Юзеф поморщился: он не любил, когда отец щеголял своей профессиональной адвокатской памятью.
Писатель Трауб буркнул:
— Чепуха. Цицерон — это не история, это самая рьяная современность. Я отношусь к его тираде как к передовице в коричневой газете. Юлиус Штрайхер любит подобные отступления в стиле антики перед тем, как перейти к очередным призывам против пархатых американцев и кровавых большевиков.
Тромпчинский тонко улыбнулся: он обожал спорить, сознавая за собой достаточную силу, чтобы побить противника изяществом аргументации.
— Мой друг, — сказал он, поправив пенсне, — Цицерон утверждал: «Удачи оказывают растлевающее влияние даже на мудрецов».
— Какие, к черту, удачи? — удивился Трауб. — Бьют повсюду, а вы говорите об удачах!
Все сразу замолчали. О неудачах немцев мог говорить только немец. Остальные обязаны были этого не слышать.
— У меня мизер, — сказал Рогальский и потер свои маленькие веснушчатые руки, — чистый мизер, господа, можете не переглядываться.
— Девять, — сказал Феоктистов-Нимуэр.
— В таком случае я играю мизер без прикупа.
Трауб хмыкнул.
— Славяне начали драчку, будет чем арийцу поживиться. Как думаете, Юзеф?
— Думаю, что ариец останется с пиковым интересом, — сказал Юзеф.

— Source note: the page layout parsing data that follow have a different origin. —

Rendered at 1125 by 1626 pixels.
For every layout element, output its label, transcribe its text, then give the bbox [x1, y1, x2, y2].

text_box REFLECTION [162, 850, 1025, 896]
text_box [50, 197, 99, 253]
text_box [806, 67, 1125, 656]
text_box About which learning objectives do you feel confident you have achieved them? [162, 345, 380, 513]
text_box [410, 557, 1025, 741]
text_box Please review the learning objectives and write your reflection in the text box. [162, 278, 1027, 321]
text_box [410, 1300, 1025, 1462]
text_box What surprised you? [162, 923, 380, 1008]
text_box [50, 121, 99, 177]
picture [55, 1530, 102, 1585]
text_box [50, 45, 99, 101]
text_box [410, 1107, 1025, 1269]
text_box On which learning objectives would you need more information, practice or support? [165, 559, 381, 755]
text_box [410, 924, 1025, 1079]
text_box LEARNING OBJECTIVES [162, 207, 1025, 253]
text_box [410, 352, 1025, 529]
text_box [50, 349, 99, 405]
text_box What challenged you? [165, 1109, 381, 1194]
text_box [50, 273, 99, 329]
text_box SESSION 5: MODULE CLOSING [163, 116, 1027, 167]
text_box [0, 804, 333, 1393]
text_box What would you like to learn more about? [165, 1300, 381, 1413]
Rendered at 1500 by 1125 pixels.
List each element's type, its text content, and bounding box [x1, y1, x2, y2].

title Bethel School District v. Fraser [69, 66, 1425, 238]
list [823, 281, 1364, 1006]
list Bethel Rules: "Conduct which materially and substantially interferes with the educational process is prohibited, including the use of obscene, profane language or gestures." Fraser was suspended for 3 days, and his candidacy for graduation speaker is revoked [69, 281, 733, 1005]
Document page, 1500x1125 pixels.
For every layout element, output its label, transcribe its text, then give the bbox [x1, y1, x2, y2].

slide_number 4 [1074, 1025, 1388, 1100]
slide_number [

— Все злитесь, все злитесь, — вздохнул Трауб, — и правильно делаете. Глупый немецкий писатель только перед самой старостью понял, что единственно губительное снадобье для искусства — так это слепой национализм.
— Господа, — сказал Рогальский, — у меня начинает ломить в висках от вашей политики. Я не хочу сейчас политики, потому что боюсь того, чем ее подтверждают.
— У гестапо плохо с пленкой для диктофонов, — сказал Трауб, — и потом здесь нет электричества. А если кто из вас донесет, все равно поверят мне, а не вам. Правильно, Юзеф?
— Вам лучше знать гестапо, господин писатель.
— Что у вас, зубы режутся? — спросил Трауб. — Кусать охота? А?
И он бросил свои карты на стол.
— Ловить пана издателя будет герр-товарищ актер? — спросил он. — Обожаю, когда дерутся интеллигенты. Драка — это всегда начало истории. Когда социал-демократы вертели задом и дрались с коммунистами, родился фашизм. Когда дерутся интеллигенты, крепнет аппарат тайной полиции.
— Юзеф, — сказал Тромпчинский, — будь любезен, сыграй за меня, я должен посмотреть яйца и молоко. Господа, через полчаса будет омлет.
Феоктистов-Нимуэр ловил Рогальского. Трауб сидел, откинувшись на спинку высокого, красного дерева, стула, и задумчиво смотрел мимо Юзефа куда-то в стену — между двумя старинными картинами предков Тромпчинских.
— Как вы думаете, за кем будущее, Юзеф? — спросил он.
— За правдой.
— Бросьте чепуху пороть. Я задаю вам серьезный вопрос.
— Я серьезно отвечаю вам, писатель.
— Перестаньте называть меня писателем, я просил вас сто раз. Я же не называю вас пианистом без консерватории или, например, офицером...
— Почему? Можете называть.
— Много чести: офицер без армии. В этом все вы, поляки, — нация добровольных безумцев.
— Мы не такие уж безумцы, — отвлекся Рогальский, — как это может показаться.
— Безумцы, безумцы, — повторил Трауб, — но не просто безумцы, а добровольные безумцы. Это я вам комплимент говорю. Мы, например, продуманные кретины. Это я о немцах. О себе и половинке Феоктистова. Великая нация, великая нация! Нация не может быть великой, если она заставляет всех уверовать в это с помощью концлагерей.
— Господин Трауб, это нечестно по отношению к завоеванным, — сказал Рогальский. — Право слово, нечестно. Вас пожурят — нас повесят.
— А что я сказал? — удивился Трауб. — Я сказал, что мы самая великая нация, самое великое государство самого доброго и мудрого фюрера.
— Важна интонация, — сказал Рогальский.
— Э, бросьте... За интонацию пока еще не сажают. Если бы я сказал, что мы нация кретинов, несчастное государство, попавшее в лапы идиота, тогда я первый бы проголосовал за свой арест! Но я-то сказал прямо обратное.